With couples choosing to wait longer to get married, it should come as no surprise that the average age people get divorced has also increased over the last 20 years. According to a study by Bowling Green State University, reported by Forbes, the divorce rate of people between 55 and 64 has doubled. The number has tripled for those 65 and older.
Such “gray divorces” often involve more complicated issues, including figuring out how to fund retirement following the break-up. Younger couples who divorce have time to regain their financial footing, even if one of them has been out of the workforce for some time. However, those nearing retirement or already retired do not have the luxury of time. They may face longer years in the workforce, a return to the workforce, or the struggle of trying to subsist on less than they had thought, a prospect no one wishes or plans for.
Dividing retirement benefits in divorce
As a marriage progresses beyond several decades, it’s common for one spouse to take over running the financial aspects of the family. The other spouse thus often feels at a disadvantage when it comes to dividing retirement assets such as:
- 401(k)s and other deferred compensation plans
- IRAs and Roth IRAs
- Executive compensation plans
- Life insurance benefits
- Profit-sharing benefits
The good news is that you can usually divide these assets in divorce. However, the process can quickly become complicated, especially for those with significant assets or substantial retirement funds. Generally, any assets acquired during the marriage will be divisible in the divorce. This means if you or your spouse started a retirement fund before the marriage, the total value of divisible assets may be less than what the balance currently is.
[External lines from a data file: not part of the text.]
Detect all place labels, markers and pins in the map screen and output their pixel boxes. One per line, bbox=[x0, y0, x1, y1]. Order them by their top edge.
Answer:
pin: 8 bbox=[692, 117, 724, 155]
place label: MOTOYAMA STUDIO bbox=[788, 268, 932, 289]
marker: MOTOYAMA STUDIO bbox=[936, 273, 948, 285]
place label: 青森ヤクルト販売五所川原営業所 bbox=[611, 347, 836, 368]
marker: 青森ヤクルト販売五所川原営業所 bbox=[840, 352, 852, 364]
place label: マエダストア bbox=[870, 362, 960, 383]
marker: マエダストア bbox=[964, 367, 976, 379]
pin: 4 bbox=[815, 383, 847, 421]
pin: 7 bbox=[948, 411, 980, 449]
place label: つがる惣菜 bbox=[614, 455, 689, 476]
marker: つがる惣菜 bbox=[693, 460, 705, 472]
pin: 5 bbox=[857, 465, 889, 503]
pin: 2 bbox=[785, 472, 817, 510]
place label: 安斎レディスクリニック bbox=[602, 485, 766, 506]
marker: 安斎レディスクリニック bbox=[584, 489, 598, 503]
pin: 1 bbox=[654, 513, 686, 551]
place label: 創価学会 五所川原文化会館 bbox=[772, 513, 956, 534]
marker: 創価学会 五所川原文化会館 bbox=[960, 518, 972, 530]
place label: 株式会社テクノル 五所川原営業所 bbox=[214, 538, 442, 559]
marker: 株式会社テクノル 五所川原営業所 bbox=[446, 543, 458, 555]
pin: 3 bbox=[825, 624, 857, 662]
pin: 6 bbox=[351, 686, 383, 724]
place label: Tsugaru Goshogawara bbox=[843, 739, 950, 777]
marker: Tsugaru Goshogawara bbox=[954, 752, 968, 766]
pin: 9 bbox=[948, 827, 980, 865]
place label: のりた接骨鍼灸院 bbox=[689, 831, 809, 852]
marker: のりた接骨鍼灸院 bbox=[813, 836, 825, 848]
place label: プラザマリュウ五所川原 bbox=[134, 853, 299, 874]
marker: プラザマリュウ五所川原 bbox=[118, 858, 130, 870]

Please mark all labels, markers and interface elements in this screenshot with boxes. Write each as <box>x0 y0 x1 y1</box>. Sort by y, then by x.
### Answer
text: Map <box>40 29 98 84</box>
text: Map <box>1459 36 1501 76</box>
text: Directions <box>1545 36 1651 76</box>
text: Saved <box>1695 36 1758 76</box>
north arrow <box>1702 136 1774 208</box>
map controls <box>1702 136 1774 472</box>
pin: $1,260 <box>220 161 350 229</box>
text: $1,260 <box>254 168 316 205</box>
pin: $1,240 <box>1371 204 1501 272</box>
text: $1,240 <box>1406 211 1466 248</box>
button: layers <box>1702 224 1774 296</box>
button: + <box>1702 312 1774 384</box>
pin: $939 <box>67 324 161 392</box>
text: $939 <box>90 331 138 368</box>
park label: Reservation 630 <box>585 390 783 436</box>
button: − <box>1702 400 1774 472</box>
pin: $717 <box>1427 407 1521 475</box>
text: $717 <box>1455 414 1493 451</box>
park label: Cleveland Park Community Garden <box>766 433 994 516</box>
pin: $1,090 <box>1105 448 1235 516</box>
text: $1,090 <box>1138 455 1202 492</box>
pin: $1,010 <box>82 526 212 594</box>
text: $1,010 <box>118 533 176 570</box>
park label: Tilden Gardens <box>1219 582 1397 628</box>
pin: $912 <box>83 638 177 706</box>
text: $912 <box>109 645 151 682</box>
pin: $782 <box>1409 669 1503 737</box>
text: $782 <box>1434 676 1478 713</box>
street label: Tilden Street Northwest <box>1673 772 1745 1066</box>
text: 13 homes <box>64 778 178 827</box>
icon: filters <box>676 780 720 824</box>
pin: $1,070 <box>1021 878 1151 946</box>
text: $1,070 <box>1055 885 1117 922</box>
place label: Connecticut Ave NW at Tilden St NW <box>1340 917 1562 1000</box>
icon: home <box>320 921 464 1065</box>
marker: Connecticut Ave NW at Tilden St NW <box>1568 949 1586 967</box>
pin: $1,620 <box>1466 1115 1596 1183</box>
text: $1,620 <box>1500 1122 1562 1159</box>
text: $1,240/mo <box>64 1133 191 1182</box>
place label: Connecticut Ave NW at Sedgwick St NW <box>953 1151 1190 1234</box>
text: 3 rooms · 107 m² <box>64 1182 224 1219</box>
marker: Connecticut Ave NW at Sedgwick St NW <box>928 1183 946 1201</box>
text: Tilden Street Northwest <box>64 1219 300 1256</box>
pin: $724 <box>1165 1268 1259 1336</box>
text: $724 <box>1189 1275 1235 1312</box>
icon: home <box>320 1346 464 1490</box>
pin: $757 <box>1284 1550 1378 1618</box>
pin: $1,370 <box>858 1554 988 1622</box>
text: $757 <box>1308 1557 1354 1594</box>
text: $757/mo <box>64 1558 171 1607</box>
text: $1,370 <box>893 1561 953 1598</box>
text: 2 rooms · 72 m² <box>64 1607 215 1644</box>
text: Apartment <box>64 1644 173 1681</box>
Restrictions may also apply depending on the type of account. For example, military retirement pay has its own set of regulations when it comes to divorce, as do public pensions for government employees. Additionally, prenuptial agreements can affect whether the account can be included in marital property division.
One solution worth exploring
One option for older divorcing couples is to create a qualified domestic relations order (QDRO). QDROs are legal judgments that allow partners to split up private retirement benefit plans or pensions. There are several restrictions on making a QDRO, so it’s important to consult with an attorney who has experience with them.
This is also a good time to review the beneficiaries listed on your retirement accounts. Most likely, your spouse is the No. 1 beneficiary on most accounts, in addition to being listed in your will, trusts if you have them and other estate documents. So, it’s important to update your estate plan accordingly to protect your future interests as well as your present ones.